- 2 Roma tomatoes, halved lengthwise
- Silver Spring Chipotle Ranch
- 2 (1/2 inch-thick) slices red onion
- 1 medium ear fresh corn, silk and husk removed
- 1 medium jalapeno, halved lengthwise, seeded and stemmed
- 2 tbsp. olive oil
- 2 tbsp. fresh lime juice
- 1/2 tsp. iodized salt
- 1/4 tsp. ground black pepper
- 1 cup cooked quinoa
- 1/2 cup drained and rinsed black beans
- 1 avocado, peeled, pitted and sliced
- 2 tbsp. fresh cilantro leaves
Prepare outdoor grill for direct grilling over medium-high heat. Brush tomatoes, onion, corn and jalapeno with 1 1/2 tbsp. oil. Place vegetables on hot grill rack; cover and cook 8 minutes or until grill marks appear, removing tomatoes, onion and jalapeno after 6 minutes and turning once. Transfer vegetables to cutting board.
Place tortillas on hot grill rack; cook 1 minute, turning once.
In small bowl. whisk lime juice, salt, pepper and remaining 1/2 tbsp oil. Add quinoa; toss.
Cut corn kernels from cob; chop tomatoes, onion, and jalapeno. Fill tortillas with quinoa mixture, beans, vegetables, avocado and cilantro. Add Silver Spring Chipotle Ranch on top of each taco.

- _Provided information_
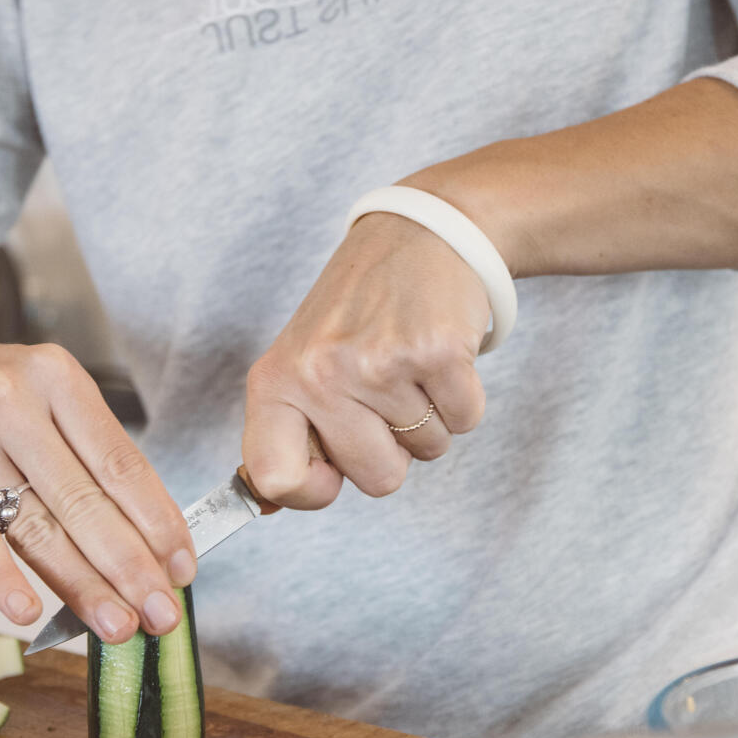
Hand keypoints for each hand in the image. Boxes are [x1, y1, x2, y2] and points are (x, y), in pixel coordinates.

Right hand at [0, 314, 193, 640]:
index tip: (185, 569)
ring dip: (83, 585)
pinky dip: (0, 579)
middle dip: (132, 567)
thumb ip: (83, 452)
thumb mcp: (36, 392)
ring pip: (35, 526)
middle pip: (85, 501)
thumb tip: (144, 537)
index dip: (159, 522)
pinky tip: (28, 611)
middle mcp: (12, 404)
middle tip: (164, 614)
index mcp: (56, 378)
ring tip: (119, 626)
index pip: (121, 462)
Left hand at [241, 212, 490, 507]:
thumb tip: (273, 502)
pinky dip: (462, 398)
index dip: (311, 492)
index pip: (274, 478)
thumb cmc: (356, 314)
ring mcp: (379, 363)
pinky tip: (439, 355)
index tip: (330, 474)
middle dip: (393, 450)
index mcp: (275, 381)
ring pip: (427, 452)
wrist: (419, 234)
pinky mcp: (436, 352)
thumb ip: (289, 431)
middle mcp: (320, 373)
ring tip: (410, 362)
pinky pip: (465, 421)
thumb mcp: (302, 361)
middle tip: (384, 391)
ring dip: (430, 418)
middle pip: (378, 479)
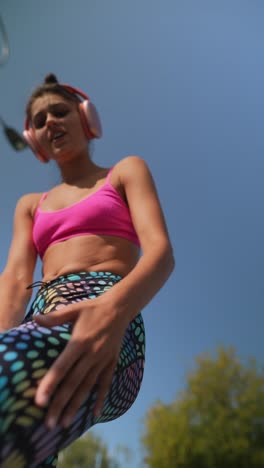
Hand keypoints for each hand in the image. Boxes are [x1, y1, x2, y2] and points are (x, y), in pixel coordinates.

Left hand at [33, 296, 126, 428]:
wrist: (119, 308)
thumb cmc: (92, 309)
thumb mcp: (73, 309)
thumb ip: (54, 317)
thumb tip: (35, 318)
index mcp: (79, 341)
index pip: (62, 367)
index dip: (50, 384)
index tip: (40, 401)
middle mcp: (92, 354)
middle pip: (73, 382)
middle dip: (60, 404)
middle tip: (49, 423)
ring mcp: (103, 360)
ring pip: (87, 387)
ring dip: (76, 406)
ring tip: (65, 423)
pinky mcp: (112, 362)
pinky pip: (105, 383)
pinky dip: (100, 399)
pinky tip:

- _What the task asks_
Check each of these statements against the recipe and say whether it agrees, yes or no, quoting the words from the recipe that settle it: (a) The corn stays on the grill longer than the tomatoes. (b) All of the olive oil is brushed onto the vegetables before grilling. (c) The recipe calls for 1/2 cup of black beans. The listing has nothing to do with the recipe.

- _Expected answer_
(a) Yes: "cover and cook 8 minutes or until grill marks appear, removing tomatoes, onion and jalapeno after 6 minutes"
(b) No: "Brush tomatoes, onion, corn and jalapeno with 1 1/2 tbsp. oil" and "whisk lime juice, salt, pepper and remaining 1/2 tbsp oil"
(c) Yes: "1/2 cup drained and rinsed black beans"